DATA EXCERPTS START
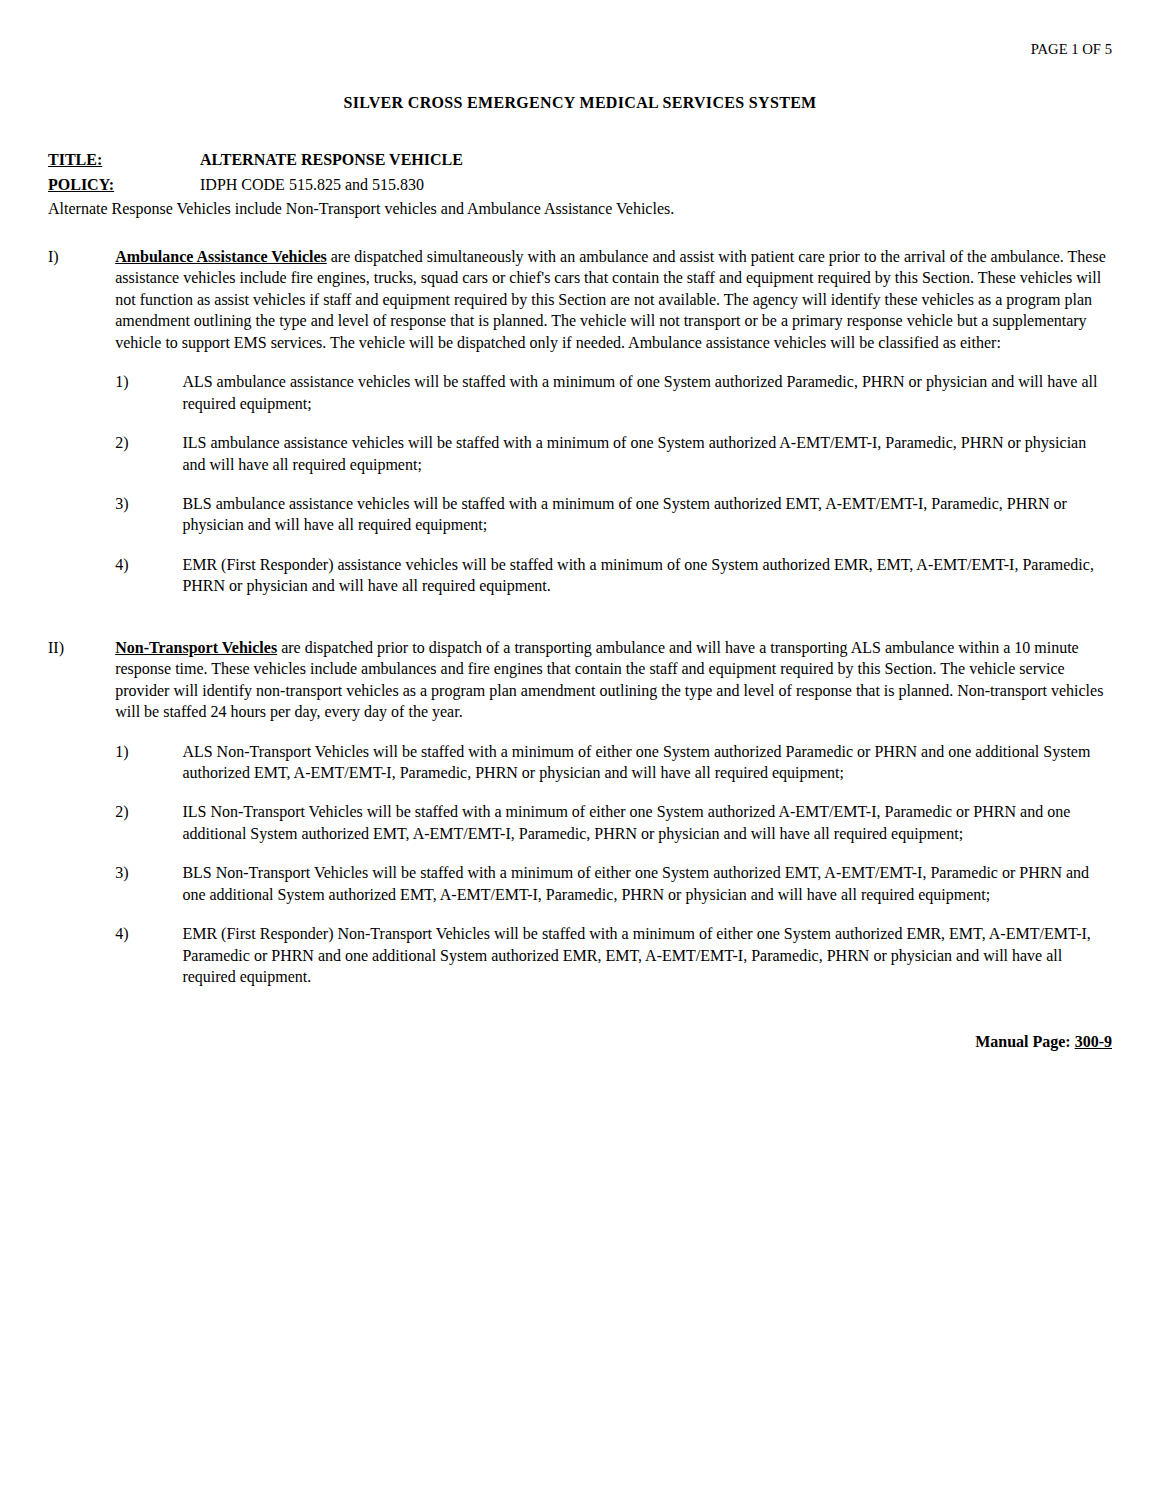PAGE 1 OF 5
Silver Cross Emergency Medical Services System
TITLE: ALTERNATE RESPONSE VEHICLE
POLICY: IDPH CODE 515.825 and 515.830
Alternate Response Vehicles include Non-Transport vehicles and Ambulance Assistance Vehicles.
I)
Ambulance Assistance Vehicles are dispatched simultaneously with an ambulance and assist with patient care prior to the arrival of the ambulance. These assistance vehicles include fire engines, trucks, squad cars or chief's cars that contain the staff and equipment required by this Section. These vehicles will not function as assist vehicles if staff and equipment required by this Section are not available. The agency will identify these vehicles as a program plan amendment outlining the type and level of response that is planned. The vehicle will not transport or be a primary response vehicle but a supplementary vehicle to support EMS services. The vehicle will be dispatched only if needed. Ambulance assistance vehicles will be classified as either:
1) ALS ambulance assistance vehicles will be staffed with a minimum of one System authorized Paramedic, PHRN or physician and will have all required equipment;
2) ILS ambulance assistance vehicles will be staffed with a minimum of one System authorized A-EMT/EMT-I, Paramedic, PHRN or physician and will have all required equipment;
3) BLS ambulance assistance vehicles will be staffed with a minimum of one System authorized EMT, A-EMT/EMT-I, Paramedic, PHRN or physician and will have all required equipment;
4) EMR (First Responder) assistance vehicles will be staffed with a minimum of one System authorized EMR, EMT, A-EMT/EMT-I, Paramedic, PHRN or physician and will have all required equipment.
II)
Non-Transport Vehicles are dispatched prior to dispatch of a transporting ambulance and will have a transporting ALS ambulance within a 10 minute response time. These vehicles include ambulances and fire engines that contain the staff and equipment required by this Section. The vehicle service provider will identify non-transport vehicles as a program plan amendment outlining the type and level of response that is planned. Non-transport vehicles will be staffed 24 hours per day, every day of the year.
1) ALS Non-Transport Vehicles will be staffed with a minimum of either one System authorized Paramedic or PHRN and one additional System authorized EMT, A-EMT/EMT-I, Paramedic, PHRN or physician and will have all required equipment;
2) ILS Non-Transport Vehicles will be staffed with a minimum of either one System authorized A-EMT/EMT-I, Paramedic or PHRN and one additional System authorized EMT, A-EMT/EMT-I, Paramedic, PHRN or physician and will have all required equipment;
3) BLS Non-Transport Vehicles will be staffed with a minimum of either one System authorized EMT, A-EMT/EMT-I, Paramedic or PHRN and one additional System authorized EMT, A-EMT/EMT-I, Paramedic, PHRN or physician and will have all required equipment;
4) EMR (First Responder) Non-Transport Vehicles will be staffed with a minimum of either one System authorized EMR, EMT, A-EMT/EMT-I, Paramedic or PHRN and one additional System authorized EMR, EMT, A-EMT/EMT-I, Paramedic, PHRN or physician and will have all required equipment.
Manual Page: 300-9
DATA EXCERPTS END
Set down each of the records precisely, leaving any pictures behind.

**TASK ANSWER**
PAGE 1 OF 5
Silver Cross Emergency Medical Services System
TITLE: ALTERNATE RESPONSE VEHICLE
POLICY: IDPH CODE 515.825 and 515.830
Alternate Response Vehicles include Non-Transport vehicles and Ambulance Assistance Vehicles.
I)
Ambulance Assistance Vehicles are dispatched simultaneously with an ambulance and assist with patient care prior to the arrival of the ambulance. These assistance vehicles include fire engines, trucks, squad cars or chief's cars that contain the staff and equipment required by this Section. These vehicles will not function as assist vehicles if staff and equipment required by this Section are not available. The agency will identify these vehicles as a program plan amendment outlining the type and level of response that is planned. The vehicle will not transport or be a primary response vehicle but a supplementary vehicle to support EMS services. The vehicle will be dispatched only if needed. Ambulance assistance vehicles will be classified as either:
1) ALS ambulance assistance vehicles will be staffed with a minimum of one System authorized Paramedic, PHRN or physician and will have all required equipment;
2) ILS ambulance assistance vehicles will be staffed with a minimum of one System authorized A-EMT/EMT-I, Paramedic, PHRN or physician and will have all required equipment;
3) BLS ambulance assistance vehicles will be staffed with a minimum of one System authorized EMT, A-EMT/EMT-I, Paramedic, PHRN or physician and will have all required equipment;
4) EMR (First Responder) assistance vehicles will be staffed with a minimum of one System authorized EMR, EMT, A-EMT/EMT-I, Paramedic, PHRN or physician and will have all required equipment.
II)
Non-Transport Vehicles are dispatched prior to dispatch of a transporting ambulance and will have a transporting ALS ambulance within a 10 minute response time. These vehicles include ambulances and fire engines that contain the staff and equipment required by this Section. The vehicle service provider will identify non-transport vehicles as a program plan amendment outlining the type and level of response that is planned. Non-transport vehicles will be staffed 24 hours per day, every day of the year.
1) ALS Non-Transport Vehicles will be staffed with a minimum of either one System authorized Paramedic or PHRN and one additional System authorized EMT, A-EMT/EMT-I, Paramedic, PHRN or physician and will have all required equipment;
2) ILS Non-Transport Vehicles will be staffed with a minimum of either one System authorized A-EMT/EMT-I, Paramedic or PHRN and one additional System authorized EMT, A-EMT/EMT-I, Paramedic, PHRN or physician and will have all required equipment;
3) BLS Non-Transport Vehicles will be staffed with a minimum of either one System authorized EMT, A-EMT/EMT-I, Paramedic or PHRN and one additional System authorized EMT, A-EMT/EMT-I, Paramedic, PHRN or physician and will have all required equipment;
4) EMR (First Responder) Non-Transport Vehicles will be staffed with a minimum of either one System authorized EMR, EMT, A-EMT/EMT-I, Paramedic or PHRN and one additional System authorized EMR, EMT, A-EMT/EMT-I, Paramedic, PHRN or physician and will have all required equipment.
Manual Page: 300-9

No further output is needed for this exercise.